__TASK DATA__:

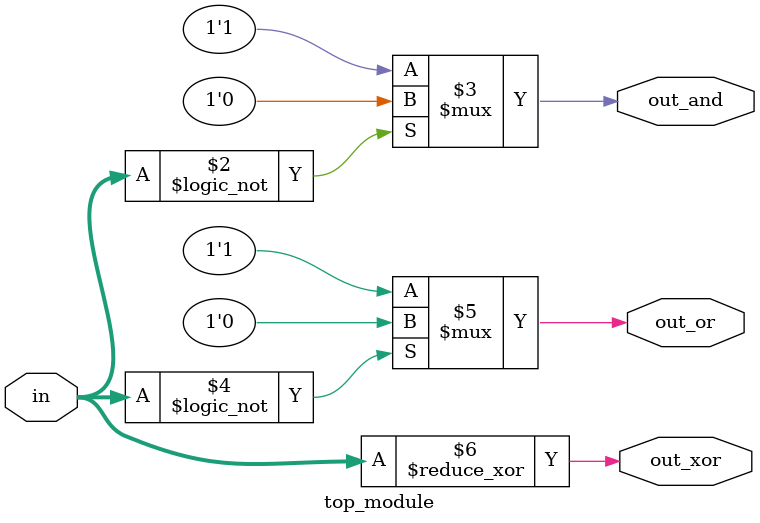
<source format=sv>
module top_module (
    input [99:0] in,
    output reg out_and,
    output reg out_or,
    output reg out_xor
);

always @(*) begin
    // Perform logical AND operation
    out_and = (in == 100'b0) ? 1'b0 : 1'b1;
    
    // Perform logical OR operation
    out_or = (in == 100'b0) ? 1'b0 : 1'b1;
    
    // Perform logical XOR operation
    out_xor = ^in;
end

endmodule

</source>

...

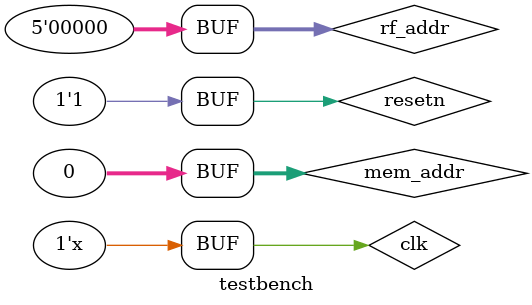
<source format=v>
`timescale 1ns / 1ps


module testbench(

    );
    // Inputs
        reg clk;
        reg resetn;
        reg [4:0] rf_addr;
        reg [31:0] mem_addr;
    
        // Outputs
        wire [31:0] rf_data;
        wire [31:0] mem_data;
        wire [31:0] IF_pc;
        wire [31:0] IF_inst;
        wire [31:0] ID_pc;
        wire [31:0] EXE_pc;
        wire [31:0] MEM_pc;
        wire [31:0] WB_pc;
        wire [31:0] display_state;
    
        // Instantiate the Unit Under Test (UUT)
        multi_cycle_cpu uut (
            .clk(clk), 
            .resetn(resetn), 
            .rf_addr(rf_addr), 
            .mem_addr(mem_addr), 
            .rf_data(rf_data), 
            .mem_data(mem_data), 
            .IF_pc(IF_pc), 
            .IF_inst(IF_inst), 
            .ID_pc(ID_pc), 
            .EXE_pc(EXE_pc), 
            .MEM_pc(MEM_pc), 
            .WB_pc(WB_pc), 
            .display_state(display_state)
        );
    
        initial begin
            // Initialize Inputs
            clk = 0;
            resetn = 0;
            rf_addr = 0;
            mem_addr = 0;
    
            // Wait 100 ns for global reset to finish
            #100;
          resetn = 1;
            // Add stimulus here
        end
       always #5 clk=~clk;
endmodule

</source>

...

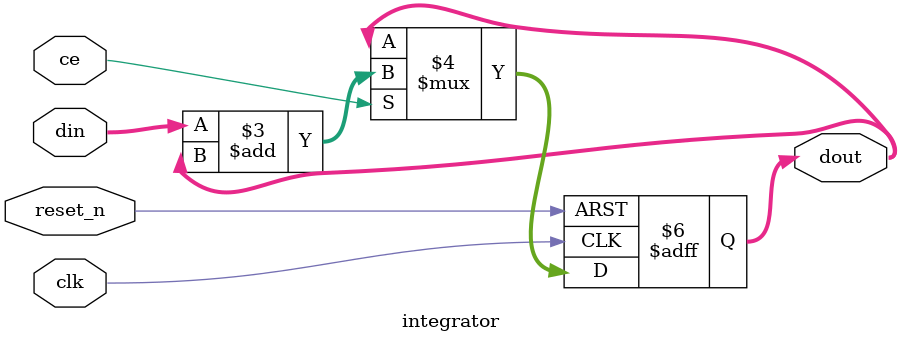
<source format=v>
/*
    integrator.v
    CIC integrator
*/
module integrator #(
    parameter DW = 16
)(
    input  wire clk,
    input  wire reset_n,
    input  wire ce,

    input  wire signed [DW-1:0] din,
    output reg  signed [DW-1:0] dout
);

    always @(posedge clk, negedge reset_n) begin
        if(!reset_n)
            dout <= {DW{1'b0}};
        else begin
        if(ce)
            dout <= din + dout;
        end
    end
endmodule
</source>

__YOUR ASSIGNMENT__: Going back to the entries above, set down exactly the lines that begin at the one with "<source format=sv>" and end at the one with "out_or = (in == 100'b0) ? 1'b0 : 1'b1;", both included, and nothing else.

__PROBLEM SOLUTION__:
<source format=sv>
module top_module (
    input [99:0] in,
    output reg out_and,
    output reg out_or,
    output reg out_xor
);

always @(*) begin
    // Perform logical AND operation
    out_and = (in == 100'b0) ? 1'b0 : 1'b1;
    
    // Perform logical OR operation
    out_or = (in == 100'b0) ? 1'b0 : 1'b1;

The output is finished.